Provided entries |
*** Block opens ***
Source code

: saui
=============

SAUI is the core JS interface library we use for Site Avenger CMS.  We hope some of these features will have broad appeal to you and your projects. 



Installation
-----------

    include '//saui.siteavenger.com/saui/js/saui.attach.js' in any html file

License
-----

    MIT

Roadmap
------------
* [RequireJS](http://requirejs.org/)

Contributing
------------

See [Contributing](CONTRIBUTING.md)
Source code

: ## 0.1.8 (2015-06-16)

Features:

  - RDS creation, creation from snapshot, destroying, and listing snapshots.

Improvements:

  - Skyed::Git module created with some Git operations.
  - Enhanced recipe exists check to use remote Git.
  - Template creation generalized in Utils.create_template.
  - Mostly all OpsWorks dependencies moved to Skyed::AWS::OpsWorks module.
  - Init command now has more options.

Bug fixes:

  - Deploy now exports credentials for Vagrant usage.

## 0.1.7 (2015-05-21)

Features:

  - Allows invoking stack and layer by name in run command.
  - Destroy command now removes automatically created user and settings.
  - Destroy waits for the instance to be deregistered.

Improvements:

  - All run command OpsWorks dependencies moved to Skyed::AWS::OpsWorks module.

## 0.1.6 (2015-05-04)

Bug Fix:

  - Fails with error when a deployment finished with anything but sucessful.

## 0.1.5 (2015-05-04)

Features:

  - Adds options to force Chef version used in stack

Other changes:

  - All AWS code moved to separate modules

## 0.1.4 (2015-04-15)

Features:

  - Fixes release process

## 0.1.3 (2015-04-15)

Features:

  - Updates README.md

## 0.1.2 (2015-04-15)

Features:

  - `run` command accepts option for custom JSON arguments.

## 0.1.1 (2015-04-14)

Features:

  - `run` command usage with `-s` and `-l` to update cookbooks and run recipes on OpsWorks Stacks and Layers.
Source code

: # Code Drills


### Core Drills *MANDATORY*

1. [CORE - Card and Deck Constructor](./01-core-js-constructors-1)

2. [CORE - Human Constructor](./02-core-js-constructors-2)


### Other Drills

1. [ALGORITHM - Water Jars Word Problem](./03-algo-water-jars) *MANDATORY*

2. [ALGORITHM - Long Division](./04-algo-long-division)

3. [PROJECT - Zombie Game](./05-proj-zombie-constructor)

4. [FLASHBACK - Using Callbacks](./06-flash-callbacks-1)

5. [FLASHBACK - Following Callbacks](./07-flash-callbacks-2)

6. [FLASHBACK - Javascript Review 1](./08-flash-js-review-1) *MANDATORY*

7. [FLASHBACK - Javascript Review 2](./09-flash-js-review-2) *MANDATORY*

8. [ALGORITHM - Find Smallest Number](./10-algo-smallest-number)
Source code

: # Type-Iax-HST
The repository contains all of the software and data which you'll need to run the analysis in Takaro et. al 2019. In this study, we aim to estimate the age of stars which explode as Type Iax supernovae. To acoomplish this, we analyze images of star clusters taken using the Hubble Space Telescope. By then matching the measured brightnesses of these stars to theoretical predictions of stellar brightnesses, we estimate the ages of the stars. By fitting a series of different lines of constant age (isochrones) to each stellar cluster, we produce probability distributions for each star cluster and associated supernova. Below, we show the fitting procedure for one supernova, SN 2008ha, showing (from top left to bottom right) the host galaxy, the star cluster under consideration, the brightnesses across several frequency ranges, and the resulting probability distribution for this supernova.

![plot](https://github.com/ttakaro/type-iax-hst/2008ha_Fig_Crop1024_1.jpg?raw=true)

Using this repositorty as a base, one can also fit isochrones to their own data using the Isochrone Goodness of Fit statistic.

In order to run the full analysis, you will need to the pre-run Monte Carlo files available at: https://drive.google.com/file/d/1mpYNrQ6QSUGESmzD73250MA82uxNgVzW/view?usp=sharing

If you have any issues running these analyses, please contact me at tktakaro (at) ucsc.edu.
*** Block closes ***
Work instruction | List each of the lines above that contains the string "some", treating uppercase and lowercase letters as different.

Result |
SAUI is the core JS interface library we use for Site Avenger CMS.  We hope some of these features will have broad appeal to you and your projects. 
  - Skyed::Git module created with some Git operations.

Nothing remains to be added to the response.